Director Wolfgang Petersen (perfectly suited for his previous work for Das Boot (1981) and The Perfect Storm (2000)) demanded realism in this fast-paced (less than 100 minutes) straight action film - a soul-less remake of The Poseidon Adventure (1972). To reduce the campiness, he spent lots on expensive props, neat CGI special effects, a 7-story grand lobby of the cruise ship, and he employed thousands of gallons of non-CGI water. Sometimes, the physically-demanding filming endangered the numerous characters.
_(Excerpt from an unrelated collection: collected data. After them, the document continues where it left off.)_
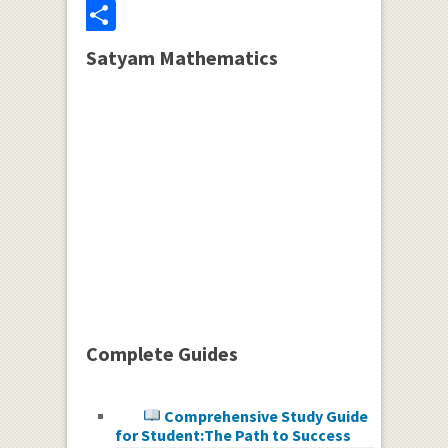
Share
Satyam Mathematics
Complete Guides
Comprehensive Study Guide
for Student:The Path to Success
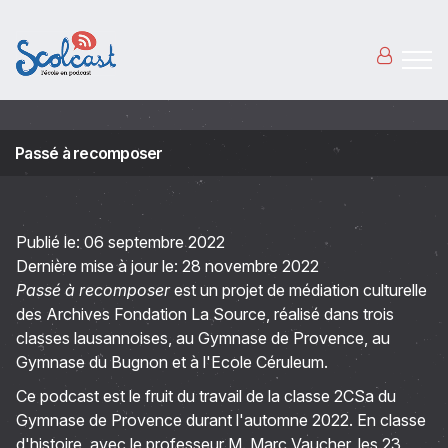
Aller au contenu principal
Passé à recomposer
Publié le:
06 septembre 2022
Dernière mise à jour le:
28 novembre 2022
Passé à recomposer
est un projet de médiation culturelle
des Archives Fondation La Source, réalisé dans trois
classes lausannoises, au Gymnase de Provence, au
Gymnase du Bugnon et à l'Ecole Céruleum.
Ce podcast est le fruit du travail de la classe 2CSa du
Gymnase de Provence durant l'automne 2022. En classe
d'histoire, avec le professeur M. Marc Vaucher, les 23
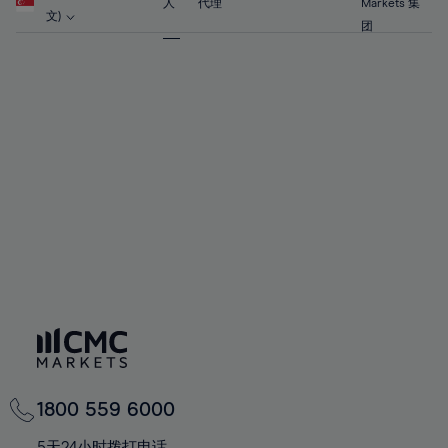
人
代理
Markets 集
文)
团
1800 559 6000
5天24小时拨打电话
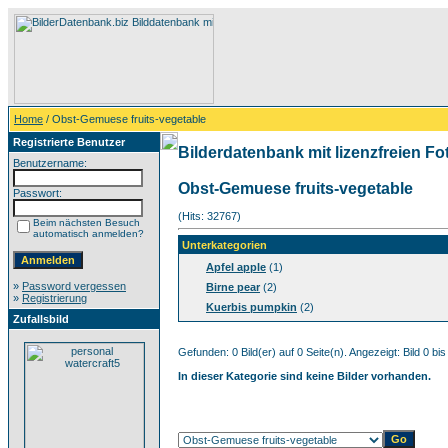
Home
/ Obst-Gemuese fruits-vegetable
Registrierte Benutzer
Bilderdatenbank mit lizenzfreien Fo
Benutzername:
Obst-Gemuese fruits-vegetable
Passwort:
(Hits: 32767)
Beim nächsten Besuch
automatisch anmelden?
Unterkategorien
Apfel apple
(1)
»
Password vergessen
Birne pear
(2)
»
Registrierung
Kuerbis pumpkin
(2)
Zufallsbild
Gefunden: 0 Bild(er) auf 0 Seite(n). Angezeigt: Bild 0 bis
In dieser Kategorie sind keine Bilder vorhanden.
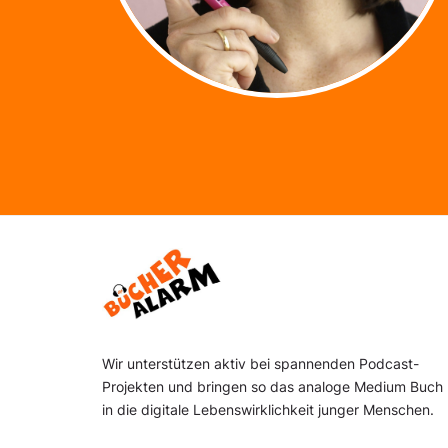
Footer
Wir unterstützen aktiv bei spannenden Podcast-
Projekten und bringen so das analoge Medium Buch
in die digitale Lebenswirklichkeit junger Menschen.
The cliche-ridden film was completely retooled, with a new screenplay (although it retained the basic plot of a distressed ocean liner capsized by a rogue wave), and with all new stereotypical characters although they weren't very well developed or appealing: professional gambler Dylan Johns (Josh Lucas), single mother Maggie James with her 9 year-old 4th grade son Conor (Jacinda Barrett and child actor Jimmy Bennett), ex-NYC mayor Robert Ramsey (Kurt Russell), the ex-mayor's headstrong daughter Jennifer (Emmy Rossum) and her fiancé Christian (Mike Vogel), galley staff waiter Valentin (Freddy Rodriguez) and his stowaway girlfriend Elena (Mia Maestro), suicidal older gay architect Richard Nelson (Richard Dreyfuss), and drunk Lucky Larry (Kevin Dillon). The preposterous disaster film followed how the group of super-knowledgeable survivors were able to navigate through the overturned cruise liner, with some suspenseful tension found in guessing who would make it.
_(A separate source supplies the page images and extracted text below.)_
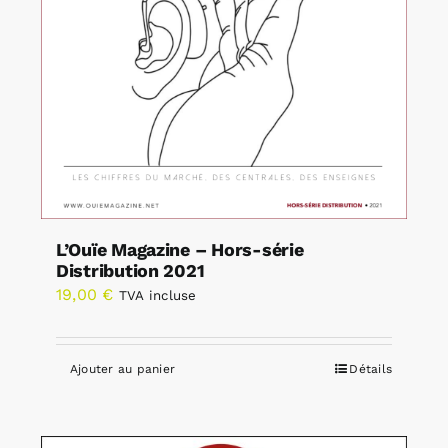
L’Ouïe Magazine – Hors-série
Distribution 2021
19,00
€
TVA incluse
Ajouter au panier
Détails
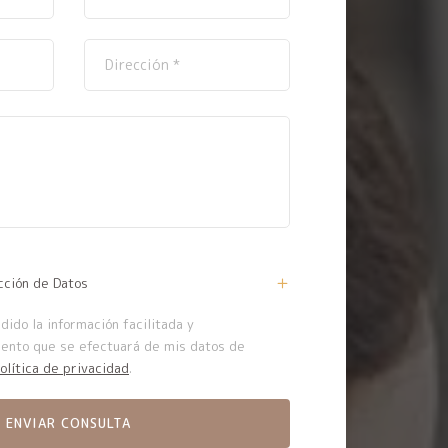
cción de Datos
ido la información facilitada y
iento que se efectuará de mis datos de
olítica de privacidad
.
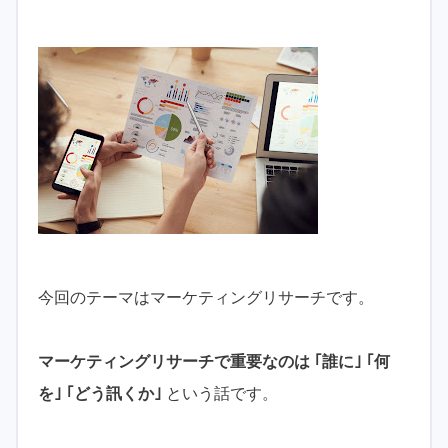
今回のテーマはマーケティングリサーチです。
マーケティングリサーチで重要なのは ｢誰に｣ ｢何
を｣ ｢どう訊くか｣
という話です。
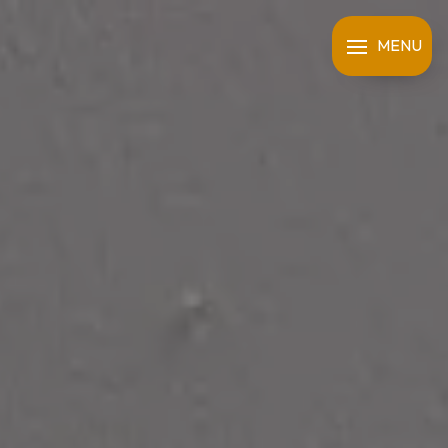
Panneau de gestion des cookies
MENU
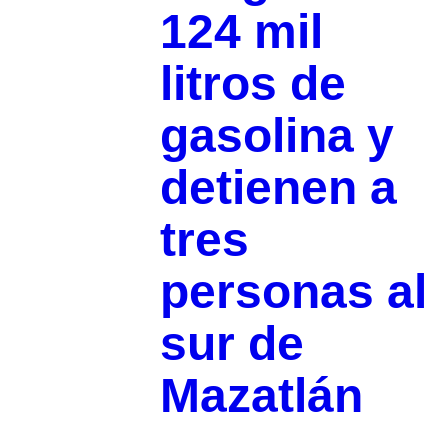
124 mil
litros de
gasolina y
detienen a
tres
personas al
sur de
Mazatlán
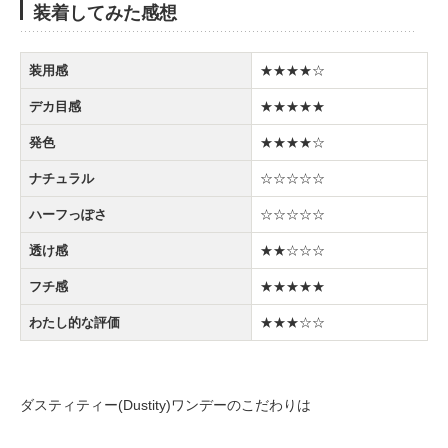
装着してみた感想
装用感
★★★★☆
デカ目感
★★★★★
発色
★★★★☆
ナチュラル
☆☆☆☆☆
ハーフっぽさ
☆☆☆☆☆
透け感
★★☆☆☆
フチ感
★★★★★
わたし的な評価
★★★☆☆
ダスティティー(Dustity)ワンデーのこだわりは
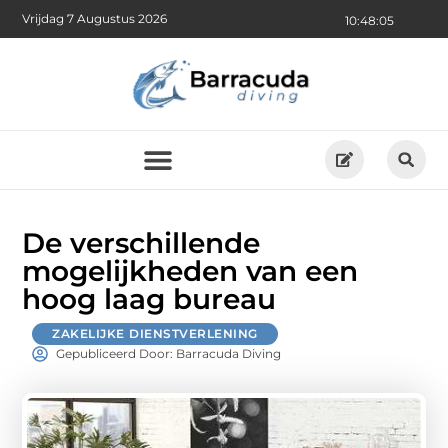
Vrijdag 7 Augustus 2026
10:48:07
De verschillende
mogelijkheden van een
hoog laag bureau
ZAKELIJKE DIENSTVERLENING
Gepubliceerd Door: Barracuda Diving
The well-executed, paint-by-numbers film was basically an uninspiring retread of the original film, with a dash of Titanic (1997) - minus its romantic duo. It was nominated by the Razzie Awards as the Worst Remake or Ripoff, and lost to Little Man (2006), and more notably received an Oscar nomination for Best Achievement in Visual Effects, losing to Pirates of the Caribbean: Dead Man's Chest (2006). Although the film was a major disaster (playing opposite the poorly-received Mission Impossible III (2006) and the popular The Da Vinci Code (2006)), it eventually recouped most of its early losses through worldwide sales.
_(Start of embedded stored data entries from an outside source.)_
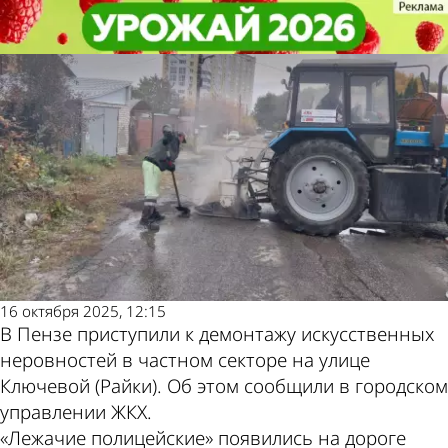
Общество
Общество
В Райках начали демонтировать
В Райках начали демонтировать
«лежачие полицейские»
«лежачие полицейские»
Другие новости
Погода и курсы
по теме
валют в Пензе
16 октября 2025, 12:15
В Пензе приступили к демонтажу искусственных
неровностей в частном секторе на улице
Ключевой (Райки). Об этом сообщили в городском
управлении ЖКХ.
«Лежачие полицейские» появились на дороге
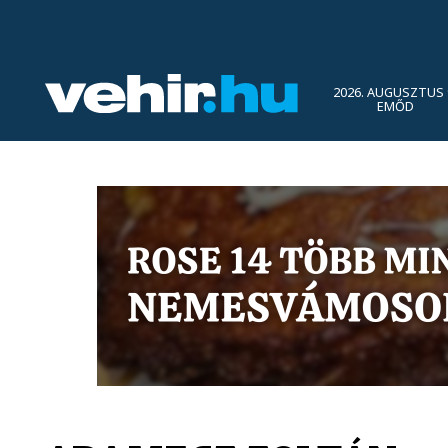
2026. AUGUSZTUS 
EMŐD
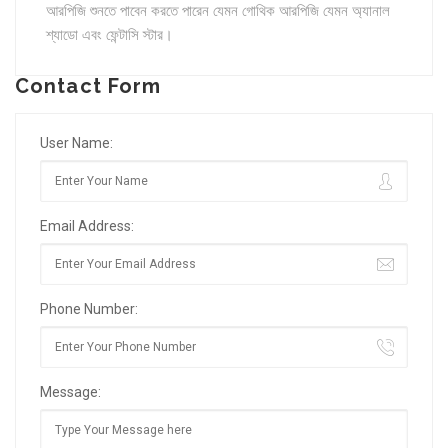
আরপিজি শুনতে পাবেন করতে পারেন যেমন গোথিক আরপিজি যেমন অ্যানাল
শ্যাডো এবং ফেন্টাসি স্টার।
Contact Form
User Name:
Email Address:
Phone Number:
Message:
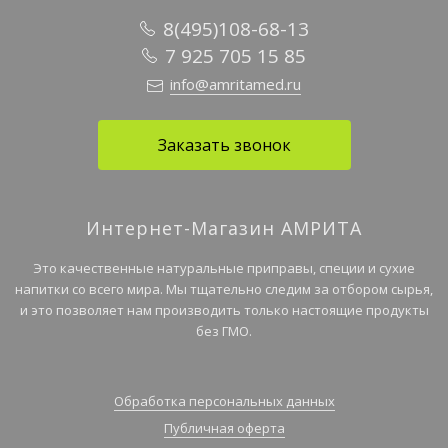
8(495)108-68-13
7 925 705 15 85
info@amritamed.ru
Заказать звонок
Интернет-Магазин АМРИТА
Это качественные натуральные приправы, специи и сухие
напитки со всего мира. Мы тщательно следим за отбором сырья,
и это позволяет нам производить только настоящие продукты
без ГМО.
Обработка персональных данных
Публичная оферта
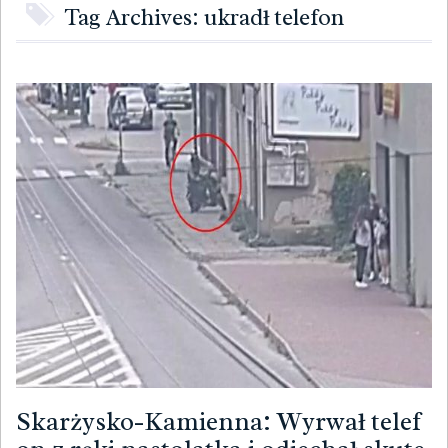
Tag Archives: ukradł telefon
Skarżysko-Kamienna: Wyrwał telef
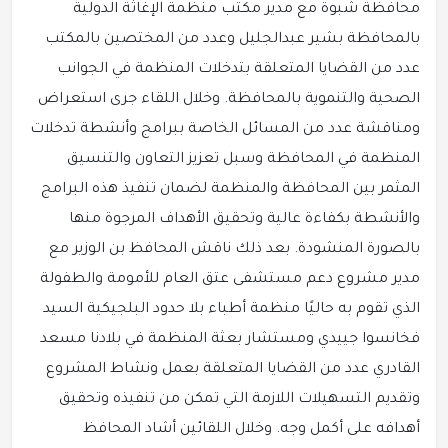
محافظة شبوة مع مدير مكتب منظمة الإغاثة الدولية
بالمحافظة بشير عبدالجليل وعدد من المختصين بالمكتب
عدد من القضايا المتعلقة بتدخلات المنظمة في الجوانب
الصحية والتنموية بالمحافظة. وخلال اللقاء جرى استعراض
ومناقشة عدد من المسائل الخاصة ببرامج وأنشطة تدخلات
المنظمة في المحافظة وسبل تعزيز التعاون والتنسيق
المثمر بين المحافظة والمنظمة لضمان تنفيذ هذه البرامج
والأنشطة بكفاءة عالية وتحقيق الأهداف المرجوة منها
بالصورة المنشودة. بعد ذلك ناقش المحافظ بن الوزير مع
مدير مشروع دعم مستشفى عتق العام للأمومة والطفولة
الذي تقوم به حاليًا منظمة أطباء بلا حدود البلجيكية السيد
فخانسوا جييدي ومستشار بعثة المنظمة في بلادنا مسعد
القادري عدد من القضايا المتعلقة بعمل ونشاط المشروع
وتقديم التسهيلات اللازمة التي تمكن من تنفيذه وتحقيق
أهدافه على أكمل وجه. وخلال اللقائين أشاد المحافظ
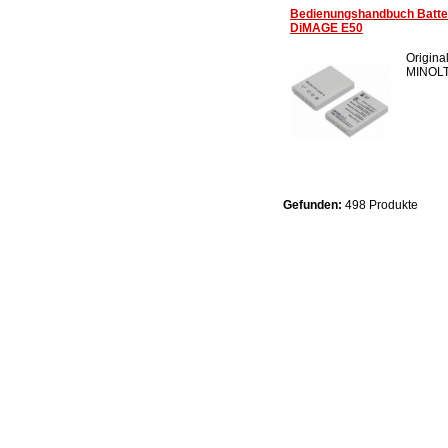
Bedienungshandbuch Batter
DiMAGE E50
Origina
MINOLT
Gefunden:
498 Produkte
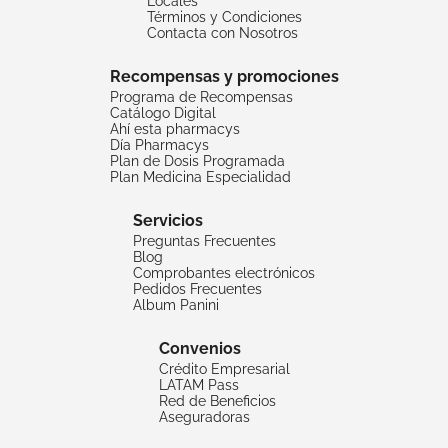
Locales
Términos y Condiciones
Contacta con Nosotros
Recompensas y promociones
Programa de Recompensas
Catálogo Digital
Ahí esta pharmacys
Día Pharmacys
Plan de Dosis Programada
Plan Medicina Especialidad
Servicios
Preguntas Frecuentes
Blog
Comprobantes electrónicos
Pedidos Frecuentes
Album Panini
Convenios
Crédito Empresarial
LATAM Pass
Red de Beneficios
Aseguradoras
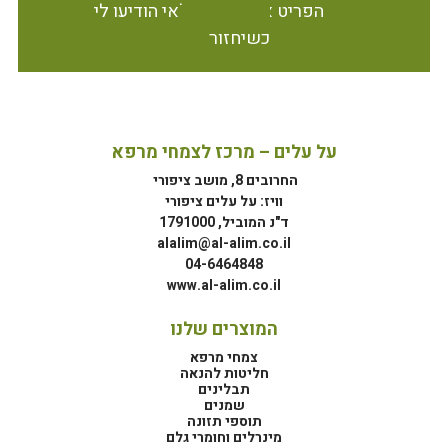
הפריט אינו זמין במלאי הודיעו לי
כשיחזור
על עלים – מרכז לצמחי מרפא
החרובים 8, מושב ציפורי
וויז: על עלים ציפורי
ד"נ המוביל, 1791000
alalim@al-alim.co.il
04-6464848
www.al-alim.co.il
המוצרים שלנו
צמחי מרפא
חליטות להנאה
תבלינים
שמנים
תוספי תזונה
מינרלים וחומרי גלם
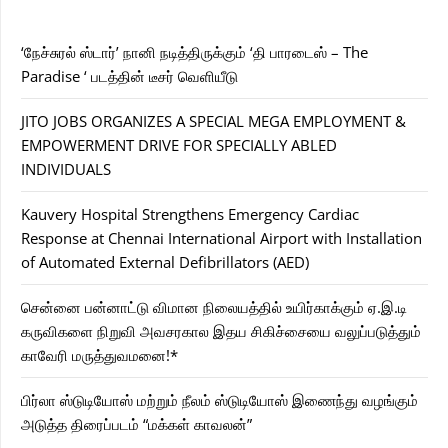
‘நேச்சுரல் ஸ்டார்’ நானி நடித்திருக்கும் ‘தி பாரடைஸ் – The
Paradise ‘ படத்தின் டீசர் வெளியீடு
JITO JOBS ORGANIZES A SPECIAL MEGA EMPLOYMENT &
EMPOWERMENT DRIVE FOR SPECIALLY ABLED
INDIVIDUALS
Kauvery Hospital Strengthens Emergency Cardiac
Response at Chennai International Airport with Installation
of Automated External Defibrillators (AED)
சென்னை பன்னாட்டு விமான நிலையத்தில் உயிர்காக்கும் ஏ.இ.டி
கருவிகளை நிறுவி அவசரகால இதய சிகிச்சையை வலுப்படுத்தும்
காவேரி மருத்துவமனை!*
பிர்லா ஸ்டுடியோஸ் மற்றும் நீலம் ஸ்டுடியோஸ் இணைந்து வழங்கும்
அடுத்த திரைப்படம் “மக்கள் காவலன்”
Zoom (2006) (aka Zoom: Academy for Superheroes)
Director: Peter Hewitt
Studio/Distributor: Revolution Studios
Budget: $75.6 million
Domestic Gross: $35 million
Worldwide Gross: $12.5 million
Total Net Loss: $69 million
Total Estimated Loss (Inflation-Adjusted): $93 million

Zyzzyx Road (2006)
Director: John Penney
Distributor: Regent Releasing/Zyzzyx LLC
Budget: $2 million
Domestic Gross: $30, readjusted to $20

This independent film thriller, starring Katherine Heigl and Tom Sizemore, gained notoriety as the lowest grossing film of all time. It played in only one theatre (in Dallas, TX) for only six days, and took in only $20.